S. 798, as Introduced and Reported
S.. 798, as introduced April 14, 1999 and reported, would have granted the
Secretary of Commerce sole authority over nonmilitary encryption exports, requiring
him to exercise his authority in consultation with the Secretaries of Defense and State.
It would have allowed the President to use his TWEA and IEEPA authorities (1) to
prohibit the export of encryption to a country, corporation, or other entity determined
to support terrorism or to pose an immediate threat to national security and (2) to
impose a trade embargo with respect to a specific country, corporation or entity. The
Secretary of Commerce could also have prohibited the export of particular encryption
to particular foreign individuals or organizations if there was substantial evidence that
the encryption might be used or modified for military or terrorist use. Export controls
on encryption would also have been allowed if the control was imposed for reasons
other than encryption capability.
The bill would have decontrolled encryption of up to 64 bits and required license
exceptions for recoverable products, encryption destined for certain commercial end-



users and governments of NATO, OECD, and ASEAN countries, technology with
interface mechanisms, and related technical assistance or data. Products would have
been eligible for an exception after a one-time technical review; the request for the
exception (including the review) was to be completed within 15 working days. The
bill would also have permitted exports of stronger encryption under a license
exception if the Secretary of Commerce determined that the product was exportable
under the EAA or a new public-private Encryption Export Advisory Board
determined (and the Secretary agreed) that such products were generally or publicly
available, or a comparable product would soon be available abroad (subject to
presidential override on national security grounds).
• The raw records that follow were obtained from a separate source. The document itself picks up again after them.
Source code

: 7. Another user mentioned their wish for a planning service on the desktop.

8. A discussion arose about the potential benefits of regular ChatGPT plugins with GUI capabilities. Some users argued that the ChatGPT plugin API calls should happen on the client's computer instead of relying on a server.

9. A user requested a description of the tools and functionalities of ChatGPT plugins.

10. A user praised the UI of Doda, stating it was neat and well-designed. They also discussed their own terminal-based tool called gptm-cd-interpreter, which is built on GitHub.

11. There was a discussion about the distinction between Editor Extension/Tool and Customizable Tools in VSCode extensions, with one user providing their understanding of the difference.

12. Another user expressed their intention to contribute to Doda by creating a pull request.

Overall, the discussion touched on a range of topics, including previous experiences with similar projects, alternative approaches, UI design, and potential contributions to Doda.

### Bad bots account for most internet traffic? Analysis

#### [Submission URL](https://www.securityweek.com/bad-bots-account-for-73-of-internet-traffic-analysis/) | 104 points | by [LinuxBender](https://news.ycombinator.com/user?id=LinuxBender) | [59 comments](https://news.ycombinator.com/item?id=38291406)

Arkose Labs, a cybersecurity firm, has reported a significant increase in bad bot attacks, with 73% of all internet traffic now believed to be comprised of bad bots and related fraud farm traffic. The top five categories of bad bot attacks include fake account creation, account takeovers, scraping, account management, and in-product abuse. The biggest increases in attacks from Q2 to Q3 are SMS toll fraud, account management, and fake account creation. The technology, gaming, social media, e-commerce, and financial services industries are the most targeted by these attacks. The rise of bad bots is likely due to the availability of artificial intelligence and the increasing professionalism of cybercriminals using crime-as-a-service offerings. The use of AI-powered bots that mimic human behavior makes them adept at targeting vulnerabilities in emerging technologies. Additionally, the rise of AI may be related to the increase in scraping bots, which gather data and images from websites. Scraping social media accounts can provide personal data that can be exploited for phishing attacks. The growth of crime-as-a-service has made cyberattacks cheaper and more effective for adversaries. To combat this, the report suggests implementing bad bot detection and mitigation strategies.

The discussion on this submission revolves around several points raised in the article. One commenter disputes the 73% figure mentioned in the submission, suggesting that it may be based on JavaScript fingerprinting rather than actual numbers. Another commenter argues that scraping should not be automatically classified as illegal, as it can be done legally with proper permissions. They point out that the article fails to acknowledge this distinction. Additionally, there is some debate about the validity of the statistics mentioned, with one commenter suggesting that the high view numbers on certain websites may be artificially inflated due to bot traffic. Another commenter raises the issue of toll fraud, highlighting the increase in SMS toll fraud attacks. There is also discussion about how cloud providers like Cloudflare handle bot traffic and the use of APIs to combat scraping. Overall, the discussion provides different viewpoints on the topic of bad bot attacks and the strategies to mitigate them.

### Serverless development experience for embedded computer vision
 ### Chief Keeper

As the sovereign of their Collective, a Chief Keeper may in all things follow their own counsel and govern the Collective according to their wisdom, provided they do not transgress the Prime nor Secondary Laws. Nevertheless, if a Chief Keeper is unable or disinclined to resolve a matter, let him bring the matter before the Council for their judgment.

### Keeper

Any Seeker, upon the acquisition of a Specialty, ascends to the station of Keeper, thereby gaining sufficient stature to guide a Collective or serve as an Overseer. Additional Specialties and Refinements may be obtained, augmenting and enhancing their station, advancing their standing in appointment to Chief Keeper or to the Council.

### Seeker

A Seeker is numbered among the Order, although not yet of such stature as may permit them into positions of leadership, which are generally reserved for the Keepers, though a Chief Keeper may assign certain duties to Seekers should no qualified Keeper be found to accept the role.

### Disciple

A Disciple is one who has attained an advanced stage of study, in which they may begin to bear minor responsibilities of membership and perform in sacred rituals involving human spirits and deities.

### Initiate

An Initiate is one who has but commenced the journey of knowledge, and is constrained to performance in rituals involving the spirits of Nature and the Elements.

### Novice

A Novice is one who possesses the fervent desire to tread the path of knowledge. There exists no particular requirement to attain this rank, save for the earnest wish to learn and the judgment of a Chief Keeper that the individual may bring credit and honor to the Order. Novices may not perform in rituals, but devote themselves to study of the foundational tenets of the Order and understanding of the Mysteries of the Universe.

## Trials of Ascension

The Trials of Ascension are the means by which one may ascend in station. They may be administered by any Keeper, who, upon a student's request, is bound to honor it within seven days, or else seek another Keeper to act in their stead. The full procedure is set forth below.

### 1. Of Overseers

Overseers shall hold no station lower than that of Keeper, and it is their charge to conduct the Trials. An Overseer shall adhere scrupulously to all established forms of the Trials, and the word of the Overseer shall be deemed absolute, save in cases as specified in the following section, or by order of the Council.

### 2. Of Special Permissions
While a decision by the Secretary
to disapprove an availability finding by the advisory board would have been subject
to judicial review, a presidential national security override would not have been. A
technical review and 15-day processing period would also have applied to these items.
In addition, DOC license approvals for over 64-bit encryption would have been
grandfathered.
The bill would have directed the National Institute of Standards and Technology
to adopt an Advanced Encryption Standard by January 1, 2002, after which time the
Secretary of Commerce could no longer impose encryption export controls on items
that incorporated the new standard or an equivalent. These goods would be
exportable without restrictions, except for those restrictions permitted under the bill.
The bill would also have prohibited the Secretary of Commerce from taking actions
that had the effect of imposing government-designed encryption standards on the
private sector by restricting encryption exports and from imposing any reporting
requirements on encryption products that were not subject to export controls or
license exceptions.
S. 798 also contained provisions regarding the domestic use of encryption,
government procurement, the development of the Advanced Encryption Standard (in
addition those described above), and the improvement of the government’s
technological capability.
S. 864, as Introduced
While not primarily focused on export controls, S. 854, the Electronic Rights for
the 21st Century Act, introduced April 21 by Mr. Leahy and referred to the Senate
Committee on the Judiciary, would have made it lawful for any U.S. person in a
foreign country to use, develop, manufacture, sell, distribute, or import any
encryption product, regardless of the encryption algorithm selected, encryption key
length chosen, existence of key recovery or other plaintext access capability, or
implementation or medium used (§ 201(a)). It would also have generally prohibited
government-mandated key escrow or key recovery by not allowing any U.S. agency,
among other things, to “condition any approval” on certain requirements involving a
decryption key, access to a decryption key, key recovery information, or other
plaintext access capability (§ 201(b)).